The Report ranks 20 drugs on 16
measures of harm to users and to wider society. Tobacco and cocaine are judged
to be equally harmful. Prof Nutt refused to leave the drugs debate when he was
sacked from his official post by the former Labour Home Secretary, Alan
Johnson. He went on to form the Independent Scientific Committee on Drugs, a
body which aims to investigate the drug issue without any political
interference. One of its other members is Dr Les King, another former
government advisor who quit over Prof Nutt's treatment.

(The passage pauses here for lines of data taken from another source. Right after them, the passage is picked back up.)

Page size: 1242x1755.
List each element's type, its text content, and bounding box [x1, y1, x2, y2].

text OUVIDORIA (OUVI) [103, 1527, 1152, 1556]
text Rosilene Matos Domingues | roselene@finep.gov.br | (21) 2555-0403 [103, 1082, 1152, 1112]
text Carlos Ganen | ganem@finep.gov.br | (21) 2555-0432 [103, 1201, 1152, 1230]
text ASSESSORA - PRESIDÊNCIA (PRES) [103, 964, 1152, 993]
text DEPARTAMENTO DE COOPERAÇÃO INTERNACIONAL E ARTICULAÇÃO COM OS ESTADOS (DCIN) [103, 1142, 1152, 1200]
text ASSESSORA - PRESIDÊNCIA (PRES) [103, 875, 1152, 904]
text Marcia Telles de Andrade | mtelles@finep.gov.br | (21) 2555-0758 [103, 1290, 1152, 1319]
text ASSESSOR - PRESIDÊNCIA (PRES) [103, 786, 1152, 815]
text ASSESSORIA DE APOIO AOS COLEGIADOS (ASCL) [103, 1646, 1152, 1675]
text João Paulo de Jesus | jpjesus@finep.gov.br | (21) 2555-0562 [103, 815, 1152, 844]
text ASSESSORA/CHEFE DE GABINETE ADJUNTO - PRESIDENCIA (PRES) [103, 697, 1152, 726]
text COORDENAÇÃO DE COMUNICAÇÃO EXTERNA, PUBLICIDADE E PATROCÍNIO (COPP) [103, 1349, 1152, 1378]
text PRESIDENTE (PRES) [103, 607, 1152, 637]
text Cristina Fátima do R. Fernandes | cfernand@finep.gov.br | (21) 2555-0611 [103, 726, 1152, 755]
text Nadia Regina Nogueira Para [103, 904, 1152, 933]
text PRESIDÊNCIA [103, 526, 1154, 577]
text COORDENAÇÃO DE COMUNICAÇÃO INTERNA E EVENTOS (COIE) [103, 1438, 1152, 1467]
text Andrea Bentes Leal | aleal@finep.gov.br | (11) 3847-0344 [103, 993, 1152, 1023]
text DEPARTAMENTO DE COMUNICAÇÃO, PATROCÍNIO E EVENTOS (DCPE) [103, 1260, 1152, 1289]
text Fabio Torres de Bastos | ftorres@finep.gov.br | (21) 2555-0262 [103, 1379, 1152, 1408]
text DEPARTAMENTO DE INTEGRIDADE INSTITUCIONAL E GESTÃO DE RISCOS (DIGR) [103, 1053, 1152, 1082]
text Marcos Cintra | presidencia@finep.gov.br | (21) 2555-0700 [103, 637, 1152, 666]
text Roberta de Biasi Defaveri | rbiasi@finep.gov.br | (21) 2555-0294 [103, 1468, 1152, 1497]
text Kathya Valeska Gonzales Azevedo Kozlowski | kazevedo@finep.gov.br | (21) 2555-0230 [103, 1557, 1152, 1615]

Members of the group, joined by two other experts, scored each drug for harms including mental and physical damage, addiction, crime and costs to the economy and communities. The modelling exercise concluded that heroin, crack and methylamphetamine were the most harmful drugs to individuals, but alcohol, heroin and crack cocaine were the most harmful to others.
When
the scores for both types of harm were added together, alcohol emerged as the
most harmful drug, followed by heroin and crack. The findings run
contrary to the government's long-established drug classification system, but
the paper's authors argue that their system - based on the consensus of experts
- provides an accurate assessment of harm for policy makers.
"Our findings lend support to previous work in
the UK and theNetherlands, confirming that the present drug
classification systems have little relation to the evidence of harm," the
paper says.
"They also accord with the conclusions of
previous expert reports that aggressively targeting alcohol harms is a valid
and necessary public health strategy."

In 2007, Prof Nutt and colleagues
undertook a limited attempt to create a harm ranking system, sparking
controversy over the criteria and the findings. The new more complex system
ranked alcohol three times more harmful as cocaine or tobacco. Ecstasy was ranked
as causing one-eighth the harm of alcohol. It also contradicted the Home
Office's decision to make so-called legal high mephedrone a Class B drug,
saying that alcohol was five times more harmful. The rankings have been
published to coincide with a conference on drugs policy, organised by Prof
Nutt's committee.
Prof Nutt said: "What a new
classification system might look like would depend on what set of harms to self
or others, you are trying to reduce. But if you take overall harm, then
alcohol, heroin and crack are clearly more harmful than all others."
The Lancet paper written by Prof Nutt,
Dr King and Dr Lawrence Phillips, does not examine the harm caused to users by
taking more than one drug at a time.